| WHAT IS NEEDED |
Recast the part of the entries that opens with the line containing "Сегодня - День семьи. Красив" and runs through the end of the entries as a JSON list of strings, one string per line, with blank lines left out. Include only those lines, and leave the pictures out of your answer.

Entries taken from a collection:

───

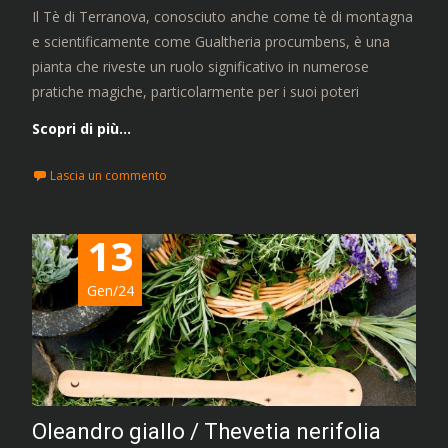
Il Tè di Terranova, conosciuto anche come tè di montagna
e scientificamente come Gualtheria procumbens, è una
pianta che riveste un ruolo significativo in numerose
pratiche magiche, particolarmente per i suoi poteri
Scopri di più…
Lascia un commento
13
Gen/24
Oleandro giallo / Thevetia nerifolia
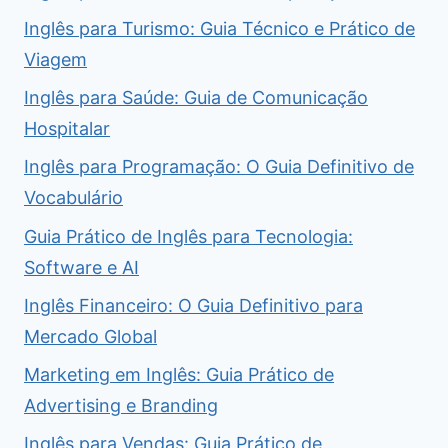
Inglês para Turismo: Guia Técnico e Prático de
Viagem
Inglês para Saúde: Guia de Comunicação
Hospitalar
Inglês para Programação: O Guia Definitivo de
Vocabulário
Guia Prático de Inglês para Tecnologia:
Software e AI
Inglês Financeiro: O Guia Definitivo para
Mercado Global
Marketing em Inglês: Guia Prático de
Advertising e Branding
Inglês para Vendas: Guia Prático de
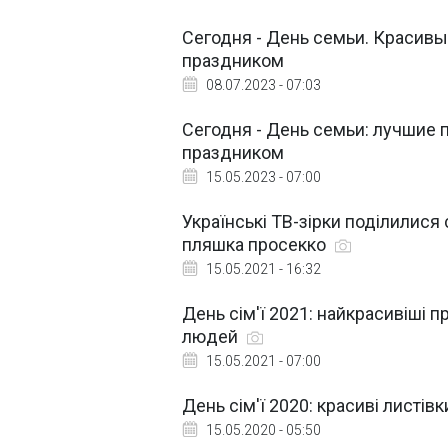
Сегодня - День семьи. Красив
праздником
08.07.2023 - 07:03
Сегодня - День семьи: лучшие
праздником
15.05.2023 - 07:00
Українські ТВ-зірки поділилися 
пляшка просекко
15.05.2021 - 16:32
День сім'ї 2021: найкрасивіші п
людей
15.05.2021 - 07:00
День сім'ї 2020: красиві листів
15.05.2020 - 05:50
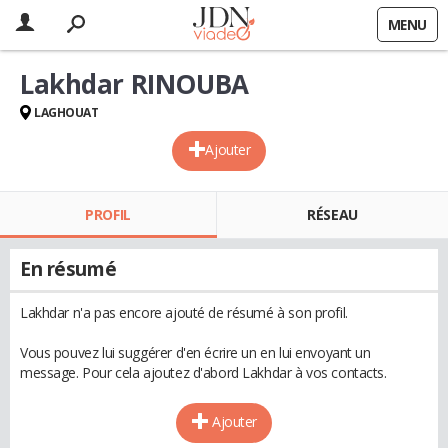
MENU
Lakhdar RINOUBA
LAGHOUAT
Ajouter
PROFIL
RÉSEAU
En résumé
Lakhdar n'a pas encore ajouté de résumé à son profil.
Vous pouvez lui suggérer d'en écrire un en lui envoyant un
message. Pour cela ajoutez d'abord Lakhdar à vos contacts.
Ajouter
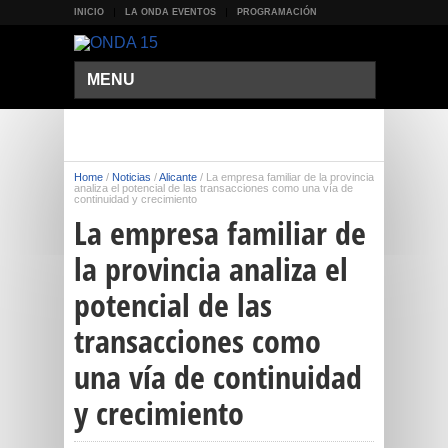
INICIO
LA ONDA EVENTOS
PROGRAMACIÓN
MENU
Home
/
Noticias
/
Alicante
/
La empresa familiar de la provincia
analiza el potencial de las transacciones como una vía de
continuidad y crecimiento
La empresa familiar de
la provincia analiza el
potencial de las
transacciones como
una vía de continuidad
y crecimiento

───

| RESULT OF THIS EXERCISE |
[
  "Сегодня - День семьи. Красив",
  "праздником",
  "08.07.2023 - 07:03",
  "Сегодня - День семьи: лучшие",
  "праздником",
  "15.05.2023 - 07:00",
  "Українські ТВ-зірки поділилися ",
  "пляшка просекко",
  "15.05.2021 - 16:32",
  "День сім'ї 2021: найкрасивіші п",
  "людей",
  "15.05.2021 - 07:00",
  "День сім'ї 2020: красиві листів",
  "15.05.2020 - 05:50",
  "MENU",
  "Lakhdar RINOUBA",
  "LAGHOUAT",
  "Ajouter",
  "PROFIL",
  "RÉSEAU",
  "En résumé",
  "Lakhdar n'a pas encore ajouté de résumé à son profil.",
  "Vous pouvez lui suggérer d'en écrire un en lui envoyant un",
  "message. Pour cela ajoutez d'abord Lakhdar à vos contacts.",
  "Ajouter",
  "INICIO",
  "LA ONDA EVENTOS",
  "PROGRAMACIÓN",
  "MENU",
  "Home",
  "/",
  "Noticias",
  "/",
  "Alicante",
  "/",
  "La empresa familiar de la provincia",
  "analiza el potencial de las transacciones como una vía de",
  "continuidad y crecimiento",
  "La empresa familiar de",
  "la provincia analiza el",
  "potencial de las",
  "transacciones como",
  "una vía de continuidad",
  "y crecimiento"
]